Но в жалобах на судьбу мало проку; надо было терпеть, пока не придет избавление. Двигаясь вдоль столов, за которыми завтракали осужденные, я заметила свободное место и хотела было поставить на него свою миску, но одна из женщин сказала:
— Сюда нельзя.
Я попыталась сесть где-нибудь еще, но мне везде говорили: «Сюда нельзя». Со мной проделывали то же самое, что в школах проделывают с девочками-новичками. Вскоре я оказалась единственным человеком без места и стояла посреди зала с миской в руках, под направленными на меня со всех сторон взглядами.
— Садись сюда. — Женщина, которая произнесла это, похлопала по скамейке рядом с собой.
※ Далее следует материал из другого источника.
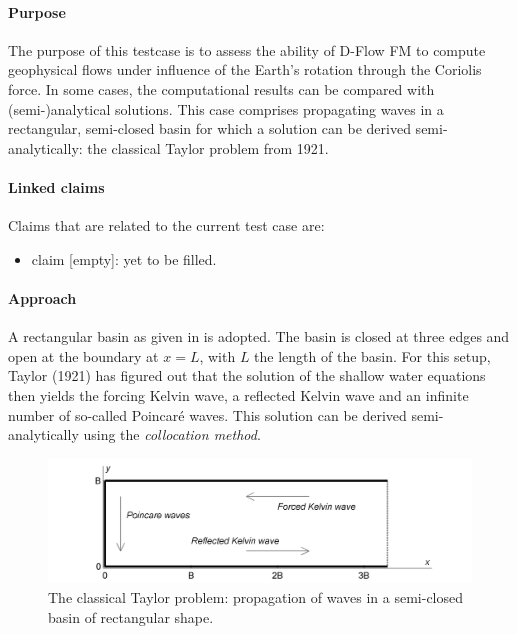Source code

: \label{case:corioliswithfriction}

\paragraph*{Purpose}
The purpose of this testcase is to assess the ability of D-Flow FM to compute geophysical flows under influence of the Earth's rotation through the Coriolis force. In some cases, the computational results can be compared with (semi-)analytical solutions. This case comprises propagating waves in a rectangular, semi-closed basin for which a solution can be derived semi-analytically: the classical Taylor problem from 1921.

\paragraph*{Linked claims}
Claims that are related to the current test case are:
\begin{itemize}
\item claim [empty]: yet to be filled.
\end{itemize}

\paragraph*{Approach}
A rectangular basin as given in  is adopted. The basin is closed at three edges and open at the boundary at $x = L$, with $L$ the length of the basin. For this setup, Taylor (1921) has figured out that the solution of the shallow water equations then yields the forcing Kelvin wave, a reflected Kelvin wave and an infinite number of so-called Poincar\'e waves. This solution can be derived semi-analytically using the \emph{collocation method}.

\begin{figure}[h!]
\begin{center}
\includegraphics[width=1.0\columnwidth]{figures/wavesinbasin.png}
\end{center}\caption{The classical Taylor problem: propagation of waves in a semi-closed basin of rectangular shape. \label{fig:wavesinbasinfricyes}}
\end{figure}

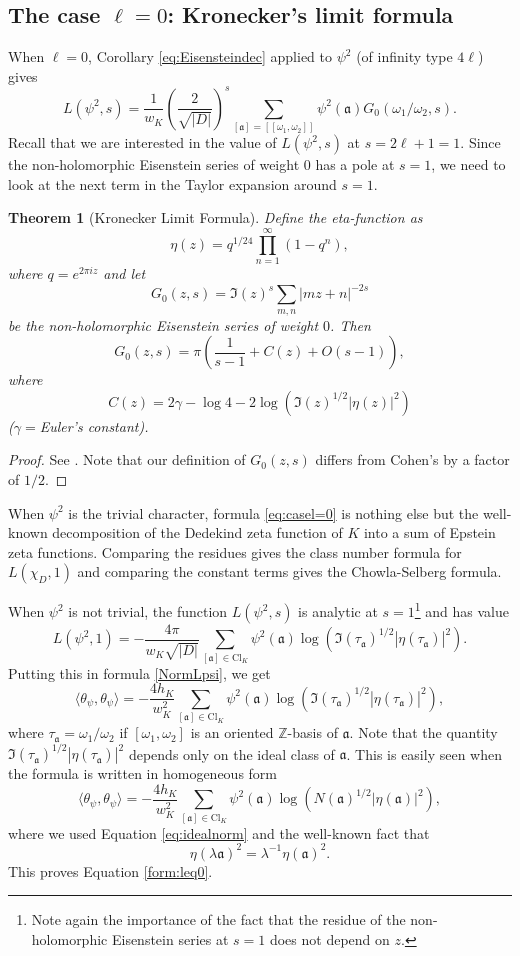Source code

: \documentclass[twoside,10pt]{article}
\newtheorem{theorem}{Theorem}
\newcommand{\Z}{\mathbb{Z}}
\newcommand{\ida}{\mathfrak{a}}
\newcommand{\Clk}{\text{Cl}_K}
\newcommand{\tpsi}{\theta_\psi}
\newcommand{\latbasis}{[\omega_1,\omega_2]}
\newcommand{\omquot}{\omega_1/\omega_2}
\begin{document}
\subsection{The case $\ell=0$: Kronecker's limit formula}
When $\ell=0$, Corollary \ref{eq:Eisensteindec} applied to $\psi^2$ (of infinity type $4\ell$) gives
\begin{equation}\label{eq:casel=0}
L(\psi^2,s)=\frac{1}{w_K}\left (\frac{2}{\sqrt{|D|}}\right )^{s}\sum_{[\ida]=[\latbasis]}\psi^2(\ida)G_0(\omquot,s).
\end{equation}
Recall that we are interested in the value of $L(\psi^2,s)$ at $s=2\ell+1=1$. Since the non-holomorphic Eisenstein series of weight $0$ has a pole at $s=1$, we need to look at the next term in the Taylor expansion around $s=1$.

\begin{theorem}[Kronecker Limit Formula]
	Define the eta-function as
	\[\eta(z)=q^{1/24}\prod_{n=1}^\infty(1-q^n),\]
	where $q=e^{2\pi iz}$ and let
	\[G_0(z,s)=\Im(z)^s\sum_{m,n}|mz+n|^{-2s}\]
	be the non-holomorphic Eisenstein series of weight $0$. Then
	\[G_0(z,s)=\pi\left (\frac{1}{s-1}+C(z)+O(s-1)\right ),\]
	where
	\[C(z)=2\gamma-\log 4-2\log(\Im(z)^{1/2}|\eta(z)|^2)\]
	($\gamma=$Euler's constant).
\end{theorem}
\begin{proof}
	See \cite[Thm. 10.4.6]{Cohe}. Note that our definition of $G_0(z,s)$ differs from Cohen's by a factor of $1/2$.
\end{proof}

When $\psi^2$ is the trivial character, formula \ref{eq:casel=0} is nothing else but the well-known decomposition of the Dedekind zeta function of $K$ into a sum of Epstein zeta functions. Comparing the residues gives the class number formula for $L(\chi_D,1)$ and comparing the constant terms gives the Chowla-Selberg formula.

When $\psi^2$ is not trivial, the function $L(\psi^2,s)$ is analytic at $s=1$\footnote{Note again the importance of the fact that the residue of the non-holomorphic Eisenstein series at $s=1$ does not depend on $z$.} and has value
\[L(\psi^2,1)=-\frac{4\pi}{w_K\sqrt{|D|}}\sum_{[\ida]\in\Clk}\psi^2(\ida)\log(\Im(\tau_\ida)^{1/2}|\eta(\tau_\ida)|^2).\]
Putting this in formula \ref{NormLpsi}, we get
\begin{equation}\label{eq:filall=0}
	\langle\tpsi,\tpsi\rangle =-\frac{4h_K}{w_K^2}\sum_{[\ida]\in\Clk}\psi^2(\ida)\log(\Im(\tau_\ida)^{1/2}|\eta(\tau_\ida)|^2),
\end{equation}
where $\tau_\ida=\omega_1/\omega_2$ if $[\omega_1,\omega_2]$ is an oriented $\Z$-basis of $\ida$. Note that the quantity $\Im(\tau_\ida)^{1/2}|\eta(\tau_\ida)|^2$ depends only on the ideal class of $\ida$. This is easily seen when the formula is written in homogeneous form
\begin{equation}\label{eq:homonormell=0}
	\langle\tpsi,\tpsi\rangle =-\frac{4h_K}{w_K^2}\sum_{[\ida]\in\Clk}\psi^2(\ida)\log(N(\ida)^{1/2}|\eta(\ida)|^2),
\end{equation}
where we used Equation \ref{eq:idealnorm} and the well-known fact that
\[\eta(\lambda\ida)^2=\lambda^{-1}\eta(\ida)^2.\]
This proves Equation \ref{form:leq0}.
\end{document}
У нее была кряжистая фигура и лицо профессионального боксера, потерпевшего слишком много поражений. Ее нос, похоже, был сломан и сросся кое-как. Проницательный взгляд на широком лице с усиками над верхней губой дополнял портрет.
Я боялась ее, но села и вежливо поблагодарила:
— Спасибо.
Женщина ухмыльнулась и передразнила мое произношение. С первого же слова я обнаружила свою принадлежность к другому классу общества и поставила себя в положение чужачки.
— Меня зовут Полл, — сказала боксерша. — А тебя?
— Шарлотта, — ответила я.
— Если ты не собираешься есть свою порцию, Шарлотта, я возьму ее себе, — вмешалась юная блондинка, сидевшая по другую сторону от Полл. Ее можно было бы назвать хорошенькой, если бы не постоянная ухмылка, кривившая губы. Она быстро протянула руку мимо Полл и ухватила мой кусок хлеба.
Полл ударила ее по руке и сказала:
— А ну, поостынь, Мейзи. — Похоже, она была здесь за главную. Обращаясь ко мне, она спросила: — Ты здесь за что?
— Я не сделала ничего предосудительного, — ответила я. — Я не должна была бы здесь находиться.
Все сидевшие вокруг разразились хохотом.
— Мы тоже, — сказала Полл. — Но мы здесь. И ты тоже. Так за что же ты сюда попала?
— За убийство, — нехотя призналась я.
— Нет, правда?! — переспросила Мейзи и, так же как все остальные, уставилась на меня с благоговейным уважением.
Злобный взгляд сделал лицо Полл еще более грозным.
— Никакая ты не убийца! Это я — убийца! — выкрикнула она, ударив себя кулаком по обвисшей груди. — Я зарезала того сукина сына — надсмотрщика, который побил меня, когда я работала в богадельне. После суда и приговора меня повесят. — Она явно гордилась своим особым статусом, который имела среди товарок, поскольку совершила самое серьезное и жестокое преступление, и не желала, чтобы кто-то потеснил ее с почетного места. — А ты брешешь.